──────── Reading passage

Add to this, that Judah’s
captivity was only for seventy
years, whereas Israel’s
continues to this day; Judah was
restored to their own land, but
Israel was not. By this, as the
prophet would debase the pride
of Israel, so possibly he
intended to direct the
well-disposed among them whither
to go to find mercy. And will
save them by the Lord their God,
and not by bow, nor by sword,
&c. — “These expressions,”
Bishop Horsley thinks, “are too
magnificent to be understood of
any thing but the final rescue
of the Jews from the power of
antichrist in the latter ages,
by the incarnate God destroying
the enemy with the brightness of
his coming, (2 Thessalonians
2:8,) of which the destruction
of Sennacherib’s army in the
days of Hezekiah might be a
type, but it was nothing more.”
Verse 8
Hosea 1:8. Now when she had
weaned Lo-ruhamah, she
conceived, &c. — The last child
is a son, and the daughter was
weaned before the woman
conceived him. “A child, when it
is weaned,” says St. Jerome,
“leaves the mother; is not
nourished with the parent’s
milk; is sustained with
extraneous ailments.” “This
aptly represents the condition
of the ten tribes, expelled from
their own country, dispersed in
foreign lands, no longer
nourished with the spiritual
food of divine truth by the
ministry of the prophets, and
destitute of any better guide
than natural reason and heathen
philosophy. The deportation of
the ten tribes, by which they
were reduced to this miserable
condition, and deprived of what
remained to them, in their worst
state, of the spiritual
privileges of the chosen race,
was, in St. Jerome’s notion of
the prophecy, the weaning of Lo-ruhamah.
The child, conceived after Lo-ruhamah
was thus weaned, must typify the
people of the kingdom of Judah,
in the subsequent periods of
their history. Or rather, this
child typifies the whole nation
of the children of Israel,
reduced, in its external form,
by the captivity of the ten
tribes, to that single kingdom.
The sex represents a
considerable degree of national
strength and vigour, remaining
in this branch of the Jewish
people, very different from the
exhausted state of the other
kingdom previous to its fall.
Nor have the two tribes ever
suffered so total an excision.

────────────────

> _Aim A_: According to the commentary on Hosea, how long did Judah's captivity last?
> _Aim B_: In the commentary on Hosea, restate the paragraph that begins "Add to this, that Judah's captivity" more concisely, keeping its main facts.
> _Aim C_: Write the next part of the commentary on Hosea, beginning right after its final sentence.

──────── Record set

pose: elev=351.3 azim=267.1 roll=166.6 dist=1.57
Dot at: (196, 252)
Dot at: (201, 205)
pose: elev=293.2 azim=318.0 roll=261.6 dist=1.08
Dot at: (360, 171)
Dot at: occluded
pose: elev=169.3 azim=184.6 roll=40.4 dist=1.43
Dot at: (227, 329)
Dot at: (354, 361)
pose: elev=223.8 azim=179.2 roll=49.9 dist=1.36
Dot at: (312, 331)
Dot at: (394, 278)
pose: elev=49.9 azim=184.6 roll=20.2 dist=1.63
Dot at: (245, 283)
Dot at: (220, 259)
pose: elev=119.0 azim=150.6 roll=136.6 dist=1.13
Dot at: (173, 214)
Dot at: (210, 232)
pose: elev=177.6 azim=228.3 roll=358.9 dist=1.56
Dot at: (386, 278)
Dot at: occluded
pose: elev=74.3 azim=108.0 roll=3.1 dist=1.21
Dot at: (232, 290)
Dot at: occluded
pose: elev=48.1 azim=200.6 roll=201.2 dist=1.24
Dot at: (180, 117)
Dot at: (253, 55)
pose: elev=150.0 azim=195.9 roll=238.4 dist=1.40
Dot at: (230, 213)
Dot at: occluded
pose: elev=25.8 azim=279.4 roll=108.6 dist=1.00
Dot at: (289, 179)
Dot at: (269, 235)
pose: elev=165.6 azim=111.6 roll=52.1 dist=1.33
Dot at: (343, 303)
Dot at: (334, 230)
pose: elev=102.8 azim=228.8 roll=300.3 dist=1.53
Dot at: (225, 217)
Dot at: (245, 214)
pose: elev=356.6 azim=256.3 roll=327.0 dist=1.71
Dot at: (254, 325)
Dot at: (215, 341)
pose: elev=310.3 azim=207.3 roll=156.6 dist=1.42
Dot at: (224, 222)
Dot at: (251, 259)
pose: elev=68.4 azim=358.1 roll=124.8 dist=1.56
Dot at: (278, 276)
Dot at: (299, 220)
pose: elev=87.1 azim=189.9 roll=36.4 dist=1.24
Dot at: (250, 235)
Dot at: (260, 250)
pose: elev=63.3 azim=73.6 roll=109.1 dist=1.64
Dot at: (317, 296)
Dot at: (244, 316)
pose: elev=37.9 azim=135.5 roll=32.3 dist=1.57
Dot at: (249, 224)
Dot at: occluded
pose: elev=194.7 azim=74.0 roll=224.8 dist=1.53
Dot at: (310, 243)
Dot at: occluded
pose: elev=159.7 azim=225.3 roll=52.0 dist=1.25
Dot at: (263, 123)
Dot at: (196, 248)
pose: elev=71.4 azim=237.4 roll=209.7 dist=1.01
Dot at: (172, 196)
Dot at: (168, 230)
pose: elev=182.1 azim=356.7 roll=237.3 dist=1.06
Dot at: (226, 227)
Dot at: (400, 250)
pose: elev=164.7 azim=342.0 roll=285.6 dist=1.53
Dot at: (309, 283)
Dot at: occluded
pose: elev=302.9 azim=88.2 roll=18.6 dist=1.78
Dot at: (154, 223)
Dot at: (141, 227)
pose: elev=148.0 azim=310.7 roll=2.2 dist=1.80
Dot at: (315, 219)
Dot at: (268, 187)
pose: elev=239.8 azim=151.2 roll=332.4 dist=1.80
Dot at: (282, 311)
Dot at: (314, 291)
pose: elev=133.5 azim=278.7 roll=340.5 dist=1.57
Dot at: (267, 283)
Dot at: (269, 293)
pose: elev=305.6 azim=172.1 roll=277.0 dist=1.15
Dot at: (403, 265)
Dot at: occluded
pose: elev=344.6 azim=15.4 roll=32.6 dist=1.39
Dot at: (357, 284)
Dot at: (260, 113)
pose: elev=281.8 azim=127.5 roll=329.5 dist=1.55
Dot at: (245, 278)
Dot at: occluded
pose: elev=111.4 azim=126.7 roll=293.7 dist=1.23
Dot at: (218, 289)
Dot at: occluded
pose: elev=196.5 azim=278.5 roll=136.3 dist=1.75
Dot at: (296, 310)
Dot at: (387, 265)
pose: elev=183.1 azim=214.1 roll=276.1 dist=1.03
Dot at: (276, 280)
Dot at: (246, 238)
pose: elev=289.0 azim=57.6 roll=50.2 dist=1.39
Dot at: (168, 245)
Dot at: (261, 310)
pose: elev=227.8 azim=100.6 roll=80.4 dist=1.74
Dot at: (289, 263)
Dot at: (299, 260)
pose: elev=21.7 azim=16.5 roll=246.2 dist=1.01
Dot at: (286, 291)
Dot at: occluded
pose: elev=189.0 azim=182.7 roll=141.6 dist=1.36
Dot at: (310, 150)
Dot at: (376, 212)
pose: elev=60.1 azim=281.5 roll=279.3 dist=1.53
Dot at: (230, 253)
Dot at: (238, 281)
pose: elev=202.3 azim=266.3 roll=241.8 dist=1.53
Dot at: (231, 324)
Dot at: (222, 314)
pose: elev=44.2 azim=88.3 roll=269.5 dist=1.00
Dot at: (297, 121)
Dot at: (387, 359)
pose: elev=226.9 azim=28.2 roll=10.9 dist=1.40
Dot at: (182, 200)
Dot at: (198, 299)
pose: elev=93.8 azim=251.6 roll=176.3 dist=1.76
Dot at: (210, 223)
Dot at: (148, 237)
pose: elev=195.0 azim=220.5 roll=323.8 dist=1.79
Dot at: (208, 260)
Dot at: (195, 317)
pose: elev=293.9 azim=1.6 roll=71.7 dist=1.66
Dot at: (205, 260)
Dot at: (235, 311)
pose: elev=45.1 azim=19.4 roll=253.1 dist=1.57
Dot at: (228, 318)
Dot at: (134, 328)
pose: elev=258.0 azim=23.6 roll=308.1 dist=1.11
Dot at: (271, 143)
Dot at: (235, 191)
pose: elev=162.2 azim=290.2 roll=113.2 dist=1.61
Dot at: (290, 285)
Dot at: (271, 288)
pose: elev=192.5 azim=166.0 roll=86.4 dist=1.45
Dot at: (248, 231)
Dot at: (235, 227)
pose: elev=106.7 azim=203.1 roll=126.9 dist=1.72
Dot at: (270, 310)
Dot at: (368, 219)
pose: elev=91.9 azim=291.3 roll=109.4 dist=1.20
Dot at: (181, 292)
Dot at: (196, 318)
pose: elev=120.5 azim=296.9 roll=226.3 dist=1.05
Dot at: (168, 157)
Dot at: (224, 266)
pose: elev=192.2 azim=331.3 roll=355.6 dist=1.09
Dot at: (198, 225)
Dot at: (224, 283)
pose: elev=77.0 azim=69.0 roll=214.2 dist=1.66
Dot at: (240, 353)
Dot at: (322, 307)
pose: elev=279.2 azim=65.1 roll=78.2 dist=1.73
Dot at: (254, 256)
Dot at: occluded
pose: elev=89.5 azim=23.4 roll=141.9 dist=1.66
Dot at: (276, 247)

────────────────

> _Expected output A_: Seventy years.

> _Expected output B_: Judah's captivity lasted only seventy years and ended with a return to their own land, whereas Israel's continues to this day and Israel was never restored. With this contrast the prophet may have meant to humble Israel's pride and to show its well-disposed members where to seek mercy. Bishop Horsley holds that the promise to save them "by the Lord their God, and not by bow, nor by sword" is too magnificent to mean anything but the final rescue of the Jews from antichrist in the latter ages by the incarnate God. In his view, the destruction of Sennacherib's army in Hezekiah's day might be a type of that rescue, but nothing more.

> _Expected output C_:
The ten were absolutely lost in
the world soon after their
captivity. They have been
nowhere to be found for many
ages, and know not where to find
themselves; though we are
assured they will be found of
God, in the day when he shall
make up his jewels. But the
people of Judah have never
ceased totally to be. In
captivity at Babylon they lived
a separate race, respected by
their conquerors. From that
captivity they returned. They
became an opulent and powerful
state; formidable at times to
the rival powers of Syria and
Egypt; and held in no small
consideration by the Roman
people, and the first emperors
of Rome. And even in their
present state of ruin and
degradation, without territory,
and without a polity of their
own, such is the masculine
strength of suffering with which
they are endued, they are still
extant in the world as a
separate race, but not as God’s
people, otherwise than as they
are reserved for signal mercy.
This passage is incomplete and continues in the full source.